▶ _What you need to do_
Put the material below into a Markdown table with the columns "Row" and "Line," numbering each row and omitting blank lines and the pictures.

▶ _Entries supplied_
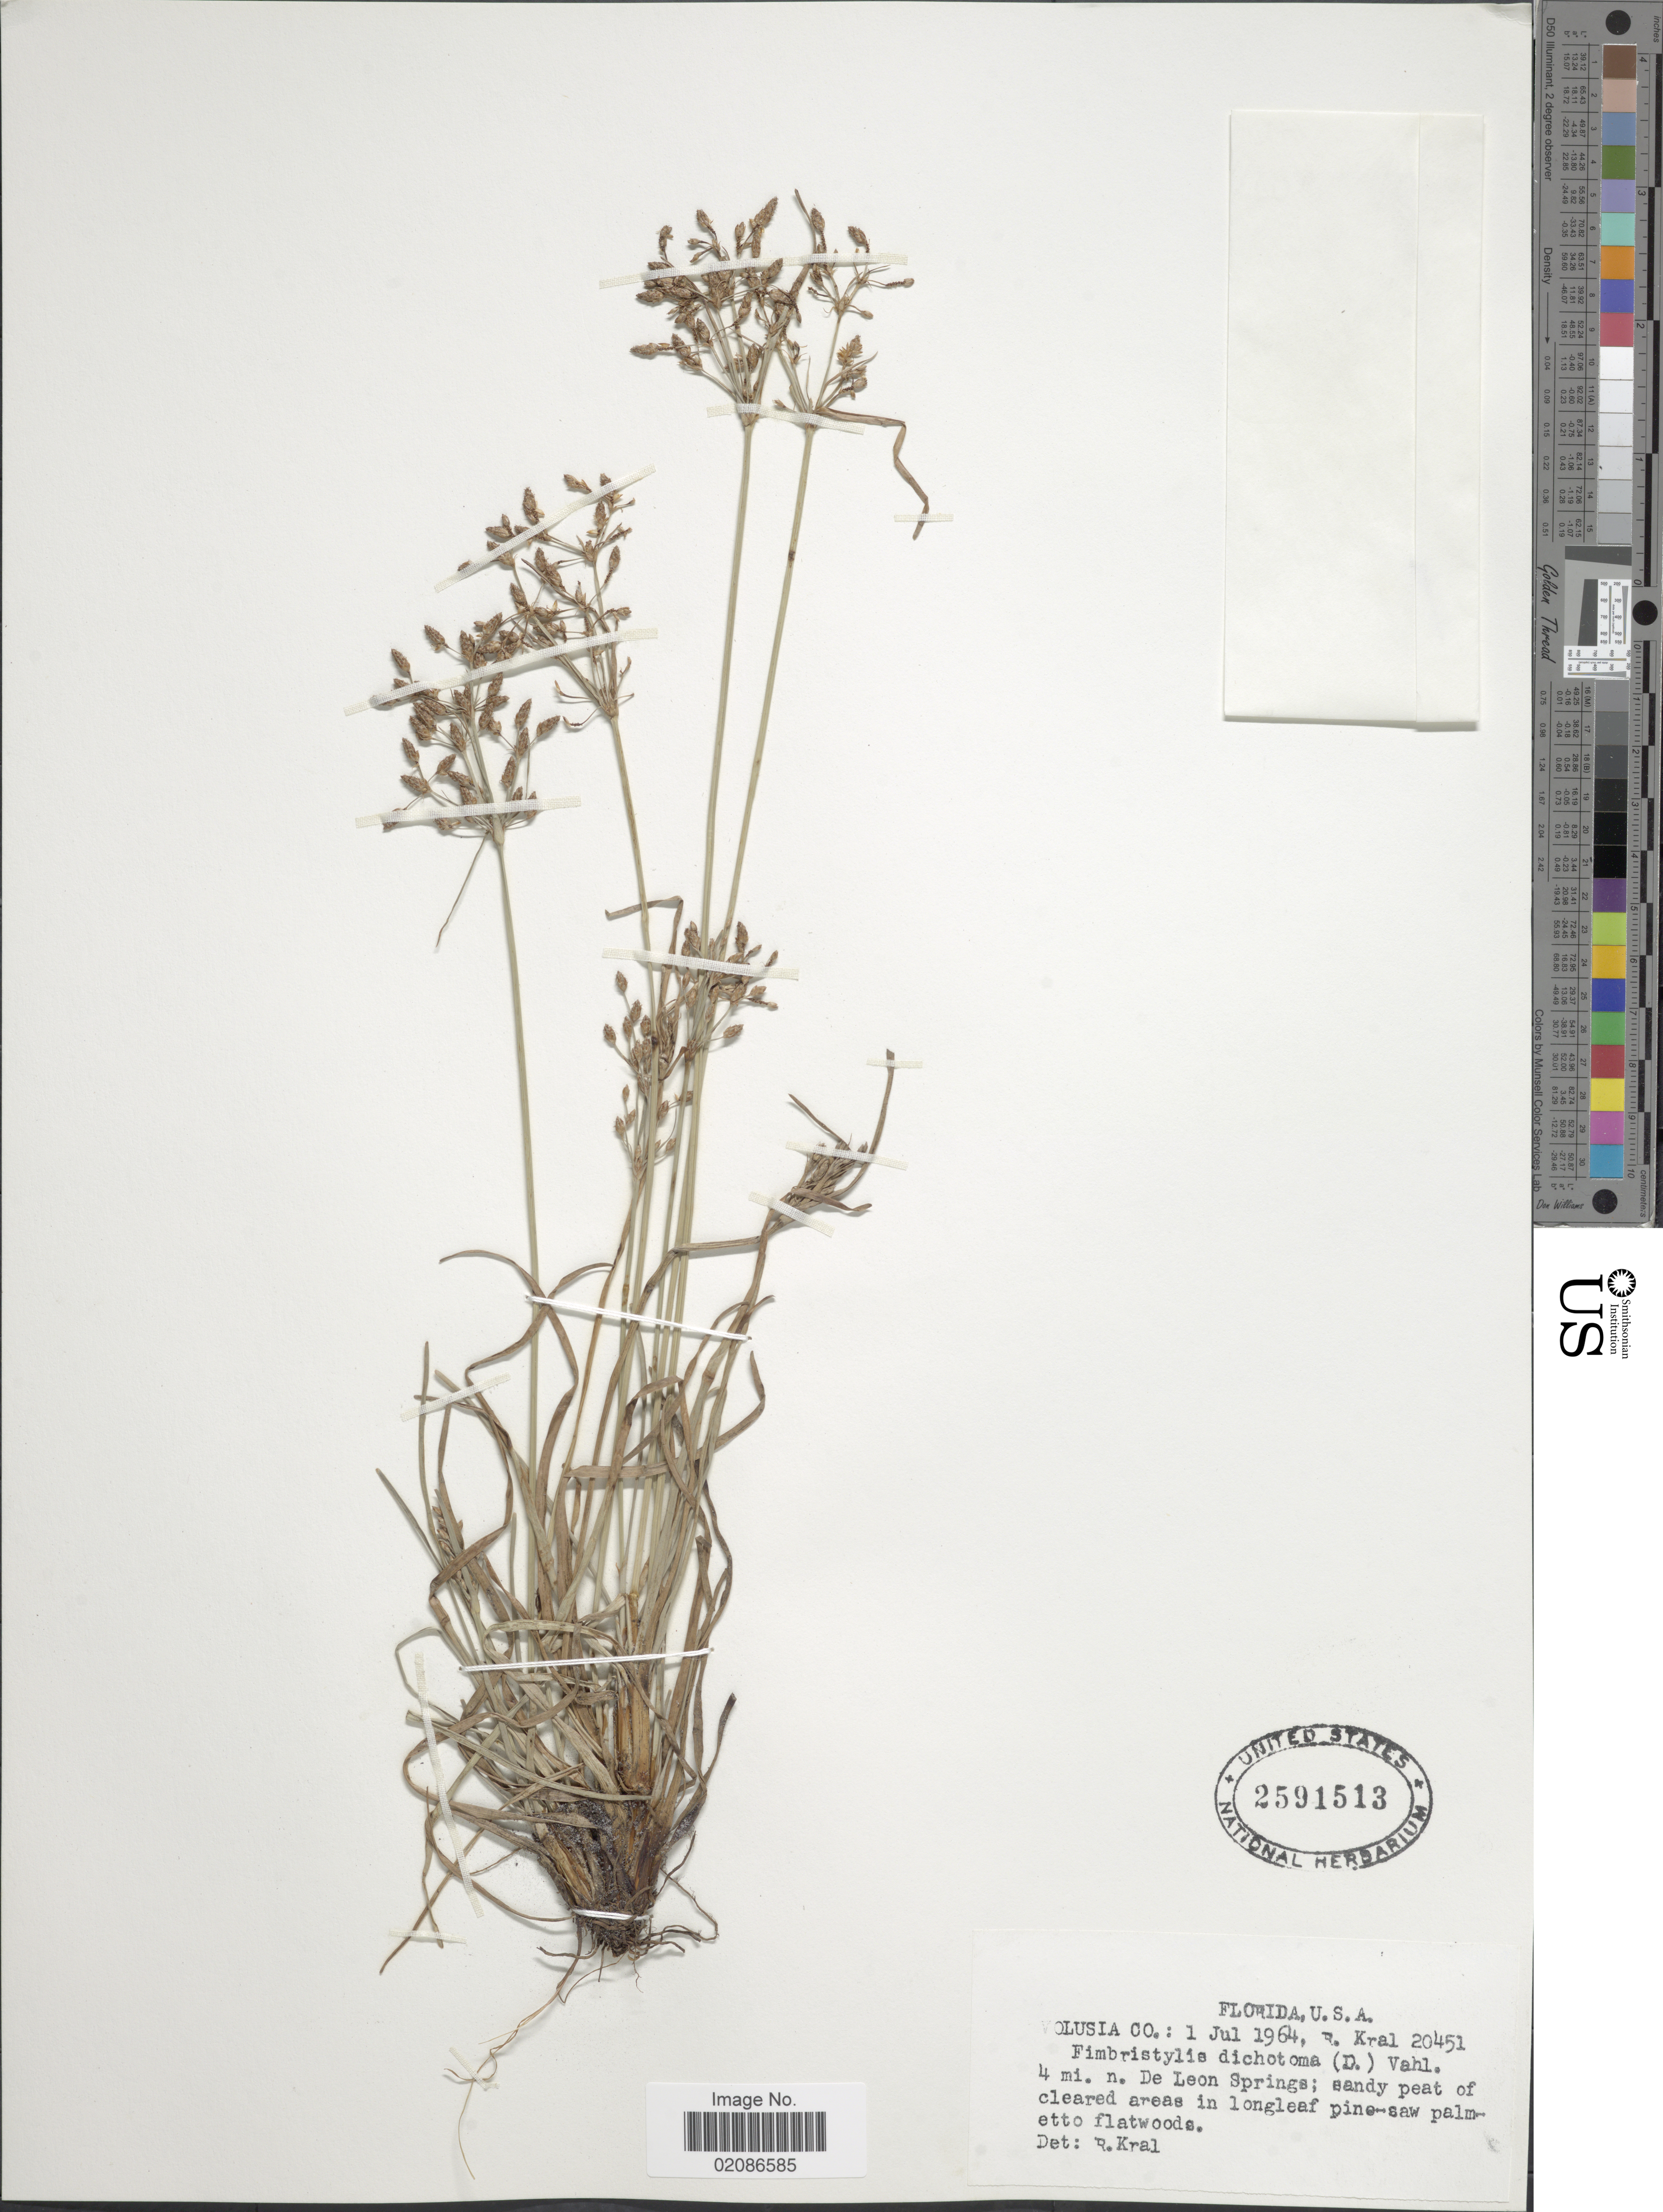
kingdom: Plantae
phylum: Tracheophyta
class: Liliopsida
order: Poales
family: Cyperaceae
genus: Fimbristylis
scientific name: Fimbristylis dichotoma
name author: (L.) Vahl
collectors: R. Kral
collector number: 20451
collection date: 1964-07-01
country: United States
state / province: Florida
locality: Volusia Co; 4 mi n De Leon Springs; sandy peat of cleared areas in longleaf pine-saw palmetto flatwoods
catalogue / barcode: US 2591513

▶ _Result for this task_
| Row | Line |
|---|---|
| 1 | kingdom: Plantae |
| 2 | phylum: Tracheophyta |
| 3 | class: Liliopsida |
| 4 | order: Poales |
| 5 | family: Cyperaceae |
| 6 | genus: Fimbristylis |
| 7 | scientific name: Fimbristylis dichotoma |
| 8 | name author: (L.) Vahl |
| 9 | collectors: R. Kral |
| 10 | collector number: 20451 |
| 11 | collection date: 1964-07-01 |
| 12 | country: United States |
| 13 | state / province: Florida |
| 14 | locality: Volusia Co; 4 mi n De Leon Springs; sandy peat of cleared areas in longleaf pine-saw palmetto flatwoods |
| 15 | catalogue / barcode: US 2591513 |